Baysian filters are bypassed just like any other. I'd bet most of us here have tried some form of adaptive filtering with varying results.

He's right in one key respect though -- spam is cheap to send, but spam DESTINATIONS (the links they try to get you to go to) are relatively expensive. You can't registered a hundred thousand domains a day. While its cheap to get one or two, massive domain registration is an expensive proposition. That's currently, IMO, the best way to catch spam once you've gone through the bonehead catch of faked headers.

Personally, I do two stages: First, I catch the obvious stuff -- it says its from AOL.COM but didn't come from their published servers. duh.

Then, I take those "known spams" and search for the call to action link -- what url are they trying to send me to. Take the primary part of that (the domain, plus a little more) and make a list of "probable spam destinations".

I do the same thing with known good mail (mail from people I have sent mail to).

Now have I have good baysian fodder -- actual destination lists both good and bad.

Making a baysian list out of those results in a fairly accurate secondary filter.

Email inbound to me now goes through three checks:
1) have I sent you mail before (whitelist)
2) is this obvious bonehead spam
3) how many links in the message are to the same place as the ones in the bonehead spam?

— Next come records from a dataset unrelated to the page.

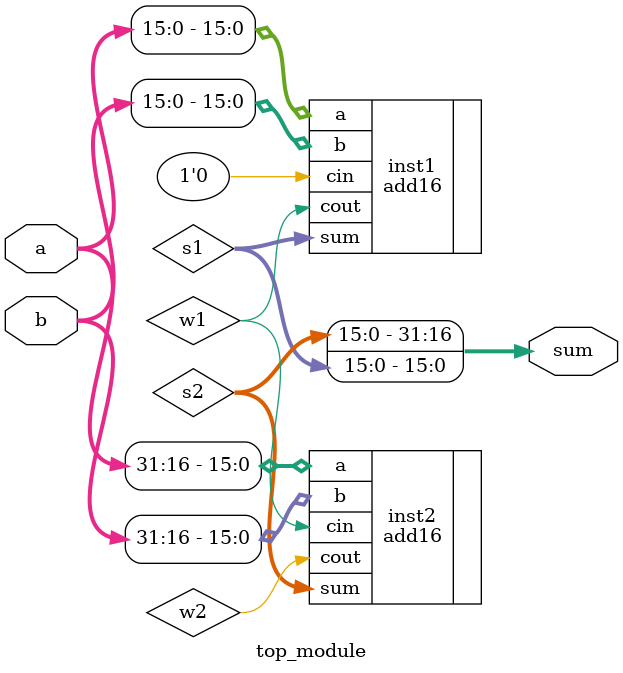
<source format=v>
module top_module(
    input [31:0] a,
    input [31:0] b,
    output [31:0] sum
);
    wire[15:0] s1,s2;
    wire w1,w2;
    add16 inst1(.a(a[15:0]),.b(b[15:0]),.cin(1'b0),.cout(w1),.sum(s1));
    add16 inst2(.a(a[31:16]),.b(b[31:16]),.cin(w1),.cout(w2),.sum(s2));
    assign sum={s2,s1};
endmodule
</source>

This works to stop 98% of the 400+ spams a day that get sent at me with a very very low false positive ratio.

--
The problem with quotes on the internet, is that nobody bothers to check their veracity. -- Abraham Lincoln
Re:Is it any wonder it mimics humans??? by Jeremi · 2004-07-11 05:38 · Score: 2, Informative

spam does not evolve like an organism. Organisms slowly evolve while Spam content makes the occassional wild shift in both how and what is used to throw filters off the scent

Actually, "occasional wild shifts" are exactly how organisms evolve.

--

I don't care if it's 90,000 hectares. That lake was not my doing.
Qui Bono? Sue the ass off the profiteer by crovira · 2004-07-11 08:28 · Score: 2, Informative

Go after spammers' customers. If they have to pay $10,000 for every spam sent on their behalf, they'll soon stop,

Fuck the spammers. They are merely supplying in response a demand.

Dry up the demand by an internationally (I know of NO govm't who'd turn down money,) backed law making it illegal to have spam sent on your behalf.

The response to spam is NOT going to be technical.

--
MSBPodcast.com The opinions expressed here are my own. If you don't like 'em... Think up your own stuff.